Federal agents began serving subpoenas on farmers this week. Senator Patrick Leahy says he wants to find out if the farms are being unfairly targeted. And Leahy says the law needs to be changed to allow the workers to be here legally.

VPR’s John Dillon reports:

(Dillon) Federal immigration officials are auditing about 1,000 companies nationwide.

Officials in the Obama Administration say the goal is to find out if the businesses are using illegal workers – and to punish those that are.

Subpoenas were served on five Vermont farms this week. And the action sent a shockwave through the state’s agriculture community.

(Boyle) This is a big deal. .. If the intent of the immigration service was to ring a bell by issuing these subpoenas to large farms in Vermont, that’s been successful.

(Dillon) Philip Boyle is an immigration lawyer who says his phone has been ringing constantly with calls from concerned farmers.

Boyle says he’s trying to get them to stay calm as the federal agency conducts the investigation.
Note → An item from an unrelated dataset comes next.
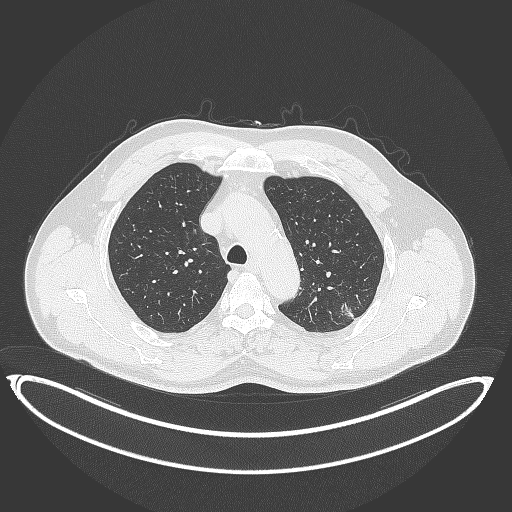
Chest CT, one axial slice; reconstruction kernel B70f; 120 kVp; lung window (W 1500 / L -600 HU); 1 mm slice thickness; 512 × 512 image matrix, field of view 469 × 469 mm. Male patient, age 58 years. Case-level facts recorded for this patient, not image findings: clinical TNM (as recorded): T1c N0 M0; histopathological grade: G1-2.
Structures marked on this image (rectangle marked by the reading radiologist):
- lung tumour (recorded histology: adenocarcinoma): box from (x=337, y=296) to (x=362, y=322) px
He says just because a farm has been required to document a worker’s status, it doesn’t mean the person will be deported.

(Boyle) Document production doesn’t mean they come to your farm and look into the barn. That means you prepare your documents, you put them in a briefcase or box and you take them to their office … And this is an important fact, because document production is different than coming to the farm and searching around.

(Dillon) Many larger dairy farms in the state hire Mexicans to work in the barns and milking parlors. Farmers in the past have acknowledged that some of the workers are here illegally.

Boyle says employers are required to verify that they’ve seen documents – such as a passport or green card – that shows the worker is here legally. But the law doesn’t require the farmer or employer to prove that the documents are real.

(Boyle)  It has to be facially valid. US employers are not immigration enforcement officers. And there’s a variety of documents out there that are very good fakes. So no one expects the U.S. employer to be an expert in that kind of forgery.

(Dillon) But this can lead to a system of "don’t ask, don’t tell" in which farmers may suspect a worker is here illegally, but then relies on documents that may be forgeries.

Senator Patrick Leahy – who chairs the Judiciary Committee – says he’s meeting with homeland security officials to ask questions about the recent crackdown.

(Leahy) And find out what they’re planning, what it is they intend to do. We have the head of Homeland Security, Secretary Napolitano, coming before the Judiciary Committee in a couple of weeks. I’d like to get as much information before she comes."

(Dillon) Leahy is trying to change immigration law so the dairy workers can enter the country under a guest worker program.

(Leahy) "We have a system that nobody wants. Law enforcement doesn’t want it. Employers don’t want it. The people who are trying to earn a living are caught in the middle."

(Dillon) Leahy says farmers tell him they can’t find American workers to do the job. He says immigrant workers are allowed to work in the state’s apple orchards, so he’s trying to set up a similar program for dairy farms.

For VPR News, I’m John Dillon in Montpelier.